Back to the 609... It has sure been quiet on that front...so quiet that it makes me wonder if Leonardo has given up on the design and transferred all of the important technical people over to the NGCTR program. I mean, after all, it was back in 1957 that Bell began playing with the idea of a tilt-rotor aircraft. You'd think that someone would have developed a workable, certifiable example in the nearly seventy years that have passed. But no... 609 is "close"...but it's been "next-year close" for as long as i can remember. Hey, maybe 2026 will be the year Leonardo gets the 609 certified! Hmm. I doubt it. If I were a betting man, I'd wager that there are issues (aerodynamic or otherwise) with high-speed tilt-rotor flight that are simply insurmountable, and Leonardo is reluctant to admit it and throw in the towel. Maybe that whole "tilting-engines-and-rotors" thing is just a bad idea?
The 609 incident a decade ago was a result of AW modifying the vertical stabilizer and reducing its effective area (for reasons yet publicly unknown aside from maybe mere aesthetics ), which essentially reduced overall yaw authority. Seems immensely risky on an aircraft that already has no conventional rudder and relies on differential collective power for yaw control. Add into this the lack of lateral flapping cyclic on the rotors, and you get a recipe for disaster during high speed dive testing. All of these elements are a departure from the previous half century (and entire history since) of tiltrotor design, test, and flight - so using the 609 with its atrocious control design as good benchmark for a certifiable civil tiltrotor is a bit of a stretch. Ever consider that Bell got out of the program for a reason?

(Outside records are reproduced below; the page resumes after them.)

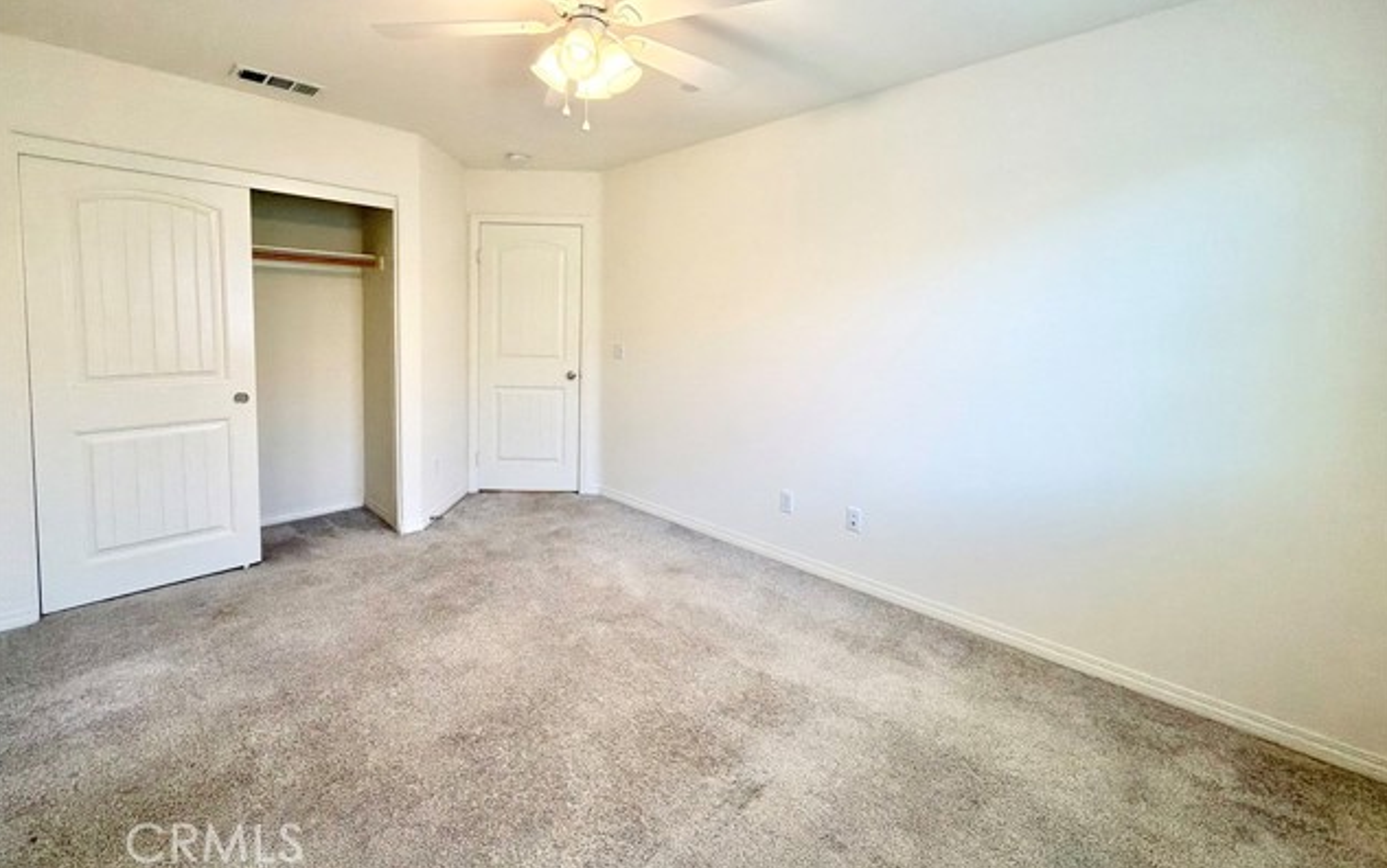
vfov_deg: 74.0
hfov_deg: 101.4
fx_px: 567
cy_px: 349
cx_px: 695
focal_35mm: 15
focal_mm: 2.22
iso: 200
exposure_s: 1/120
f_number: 2.2
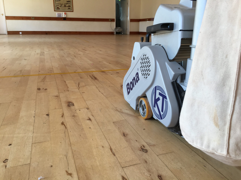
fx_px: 202
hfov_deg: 61.7
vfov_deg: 48.2
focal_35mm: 29
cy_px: 90
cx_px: 120
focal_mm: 4.15
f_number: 2.2
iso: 32
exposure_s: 1/50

P.S. Unbeknownst to most, in July of 2014 a similar AW609 incident occurred in the same aircraft where the right rotor over-flapped in the same high speed dive scenario and the outboard half of all 3 blades were sheared off by the wing. Almost unbelievably the pilots were able to recover the aircraft and perform an emergency landing (goes to show that considerable loss of blades on a tiltrotor isn't necessarily doom).